– Poonam Vilas Chaudhari
Being an analytics company, we at Abzooba use Spark extensively for machine learning, data ingestion, ETL & large data processing. Spark enables in-memory processing of large-scale data. Spark jobs can be long-running/short-lived/scheduled as per need. Memory requirements also differ to run these kinds of jobs.
Our product, xpresso.ai, is based on Kubernetes for automatic deployment, auto-scaling, and managing the applications. Why maintain a dedicated Hadoop cluster just for running Spark jobs? Can we use the existing Kubernetes cluster? With all these questions, our exploration journey towards Spark on Kubernetes has started.
Spark jobs can run on clusters managed by Kubernetes(version >= 1.6) This feature makes use of the native Kubernetes scheduler that has been added to Spark. Spark-submit can be directly used to submit a Spark application to a Kubernetes cluster.
How does it work?
- Spark creates a Spark driver running within a Kubernetes pod.
- The driver creates executors that are also running as pods and connects to them and executes application code.
- When the application completes, the executor pods are terminated and cleaned up but, the driver pod persists logs and remains in a “completed” state in the Kubernetes API until it’s eventually garbage collected or manually cleaned up.
- The driver and executor pod scheduling is handled by Kubernetes.
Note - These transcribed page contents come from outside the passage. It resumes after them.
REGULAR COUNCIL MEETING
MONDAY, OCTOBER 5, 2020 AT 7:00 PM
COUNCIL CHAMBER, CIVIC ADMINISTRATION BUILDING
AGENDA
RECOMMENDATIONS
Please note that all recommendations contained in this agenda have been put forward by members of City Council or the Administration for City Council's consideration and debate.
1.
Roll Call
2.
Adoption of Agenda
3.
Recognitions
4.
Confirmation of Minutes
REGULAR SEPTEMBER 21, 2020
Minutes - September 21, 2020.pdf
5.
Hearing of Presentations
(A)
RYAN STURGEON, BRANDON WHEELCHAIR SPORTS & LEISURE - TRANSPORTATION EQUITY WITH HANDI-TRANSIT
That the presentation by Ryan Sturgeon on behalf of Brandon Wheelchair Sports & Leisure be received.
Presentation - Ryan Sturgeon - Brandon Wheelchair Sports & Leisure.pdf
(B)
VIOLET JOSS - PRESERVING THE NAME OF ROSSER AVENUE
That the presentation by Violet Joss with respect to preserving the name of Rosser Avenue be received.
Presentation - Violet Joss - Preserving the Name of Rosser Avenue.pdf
Following are the prerequisites, to try this feature on existing Kubernetes cluster:
- Kubernetes master URL (https://<ip address>:<port no>)
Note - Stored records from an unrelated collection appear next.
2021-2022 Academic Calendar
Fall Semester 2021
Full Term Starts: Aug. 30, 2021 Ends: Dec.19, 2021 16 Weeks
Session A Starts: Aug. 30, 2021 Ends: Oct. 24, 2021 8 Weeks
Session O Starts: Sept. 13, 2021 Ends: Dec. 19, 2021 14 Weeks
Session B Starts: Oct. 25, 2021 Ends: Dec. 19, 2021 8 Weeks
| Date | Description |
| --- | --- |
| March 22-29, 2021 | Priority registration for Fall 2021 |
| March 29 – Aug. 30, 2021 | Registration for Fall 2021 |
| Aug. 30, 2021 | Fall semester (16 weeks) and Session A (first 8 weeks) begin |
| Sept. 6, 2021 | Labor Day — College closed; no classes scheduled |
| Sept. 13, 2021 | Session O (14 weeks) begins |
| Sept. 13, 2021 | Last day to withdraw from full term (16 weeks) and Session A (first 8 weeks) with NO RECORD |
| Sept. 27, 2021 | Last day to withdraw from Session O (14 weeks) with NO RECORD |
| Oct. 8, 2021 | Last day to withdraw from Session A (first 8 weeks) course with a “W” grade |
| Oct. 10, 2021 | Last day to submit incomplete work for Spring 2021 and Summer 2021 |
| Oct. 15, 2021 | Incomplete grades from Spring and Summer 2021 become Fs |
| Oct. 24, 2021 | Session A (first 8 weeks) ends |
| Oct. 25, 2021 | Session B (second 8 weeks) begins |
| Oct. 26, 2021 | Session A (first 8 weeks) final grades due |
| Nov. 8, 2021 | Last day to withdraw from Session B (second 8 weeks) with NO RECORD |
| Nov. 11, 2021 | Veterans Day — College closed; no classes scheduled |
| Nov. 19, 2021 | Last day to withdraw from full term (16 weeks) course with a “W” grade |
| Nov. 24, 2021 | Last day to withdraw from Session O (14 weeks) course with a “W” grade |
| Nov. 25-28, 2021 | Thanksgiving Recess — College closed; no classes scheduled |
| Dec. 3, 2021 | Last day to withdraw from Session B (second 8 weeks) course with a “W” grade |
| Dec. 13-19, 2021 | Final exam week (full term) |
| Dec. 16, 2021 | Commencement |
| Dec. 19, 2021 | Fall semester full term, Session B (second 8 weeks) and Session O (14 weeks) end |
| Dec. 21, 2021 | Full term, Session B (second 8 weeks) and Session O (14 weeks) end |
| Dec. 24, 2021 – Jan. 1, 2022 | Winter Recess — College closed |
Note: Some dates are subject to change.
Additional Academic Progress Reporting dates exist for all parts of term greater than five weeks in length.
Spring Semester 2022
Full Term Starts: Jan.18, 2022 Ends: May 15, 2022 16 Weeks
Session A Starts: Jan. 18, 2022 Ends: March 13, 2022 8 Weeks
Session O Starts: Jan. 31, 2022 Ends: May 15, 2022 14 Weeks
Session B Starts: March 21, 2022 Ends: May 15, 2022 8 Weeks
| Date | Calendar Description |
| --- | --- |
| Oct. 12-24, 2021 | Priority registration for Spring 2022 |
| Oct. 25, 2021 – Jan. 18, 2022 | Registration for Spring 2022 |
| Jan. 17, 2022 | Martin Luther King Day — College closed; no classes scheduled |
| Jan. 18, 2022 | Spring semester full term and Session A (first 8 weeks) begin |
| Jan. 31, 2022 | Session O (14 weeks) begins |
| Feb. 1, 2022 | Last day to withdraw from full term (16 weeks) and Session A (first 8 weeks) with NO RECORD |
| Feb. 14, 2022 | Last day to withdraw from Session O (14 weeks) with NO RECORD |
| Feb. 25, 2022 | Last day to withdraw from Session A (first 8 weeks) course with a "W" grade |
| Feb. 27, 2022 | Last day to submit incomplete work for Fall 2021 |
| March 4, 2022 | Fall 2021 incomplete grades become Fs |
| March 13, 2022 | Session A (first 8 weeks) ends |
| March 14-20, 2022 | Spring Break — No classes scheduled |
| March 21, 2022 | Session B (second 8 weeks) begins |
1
- Kubernetes dashboard URL
- Valid service account which has access to create pods
Spark 2.3 or above ships docker file with its distribution which can create base image for spark. It can be created using below command:
Here, Pushing the image to the repository is mandatory. Kubernetes needs to fetch the spark image and distribute it among all pods.
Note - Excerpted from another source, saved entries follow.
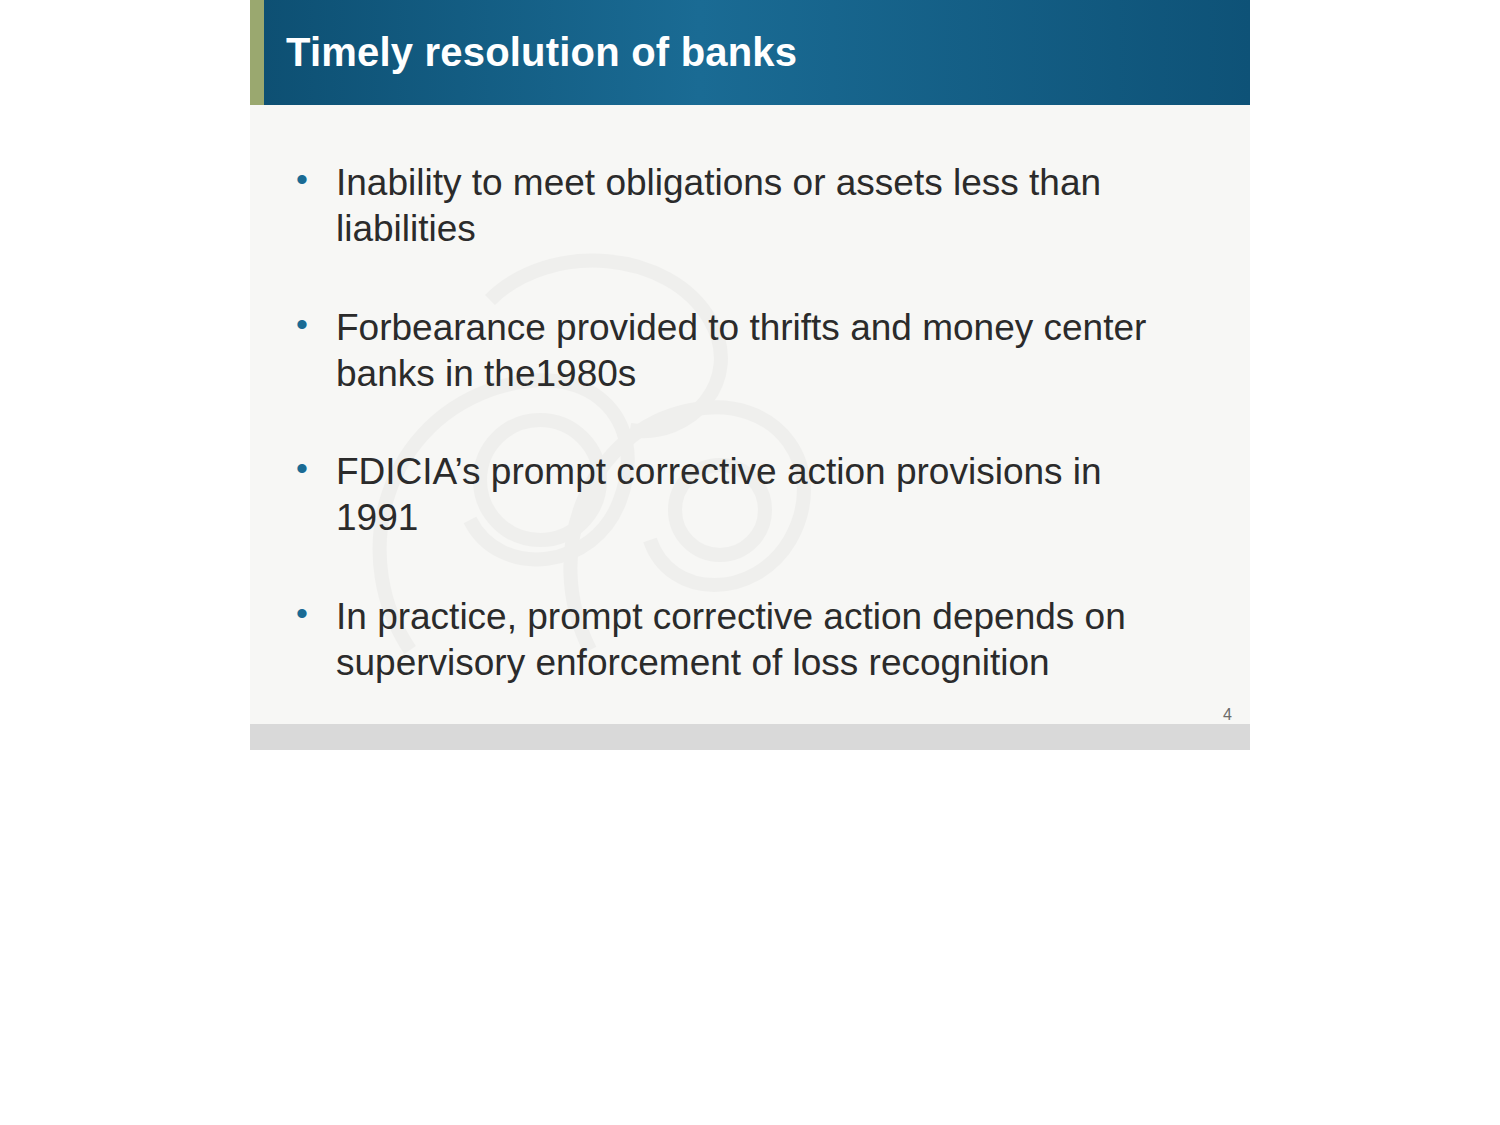Timely resolution of banks
Inability to meet obligations or assets less than liabilities
Forbearance provided to thrifts and money center banks in the1980s
FDICIA’s prompt corrective action provisions in 1991
In practice, prompt corrective action depends on supervisory enforcement of loss recognition
4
Spark submit on Kubernetes cluster can be done using below command:
Jobs can run in cluster/client mode. Jobs can also be submitted using YAML file and run using kubctl apply
Spark jobs submitted to the Kubernetes cluster can be seen from the cluster dashboard.
Summary
- Spark application UI can only be accessed locally using kubectl port-forward. Spark UI lives until the driver is alive.
- Kubernetes does not provide native support to the Spark history server. It can be done manually by collecting event logs by setting spark.eventLog.dir property and deploy the history server in your cluster with access to event logs location
- The result of Spark on Kubernetes is much slower than Spark on Yarn. The kubelet work directory can only be mounted on one disk so that the Spark scratch space only uses ONE disk. While running in Yarn mode, the spark scratch space to use as many disks as yarn.local.dir configures.
Conclusion
- Spark on Kubernetes is currently experimental but it can be a good choice in the future if you are trying to move to Kubernetes for all deployments.
- It would be very helpful in cloud-native applications because all leading providers like AWS, Microsoft Azure & GCP provide managed Kubernetes service. It will reduce the dependency on cloud-specific components.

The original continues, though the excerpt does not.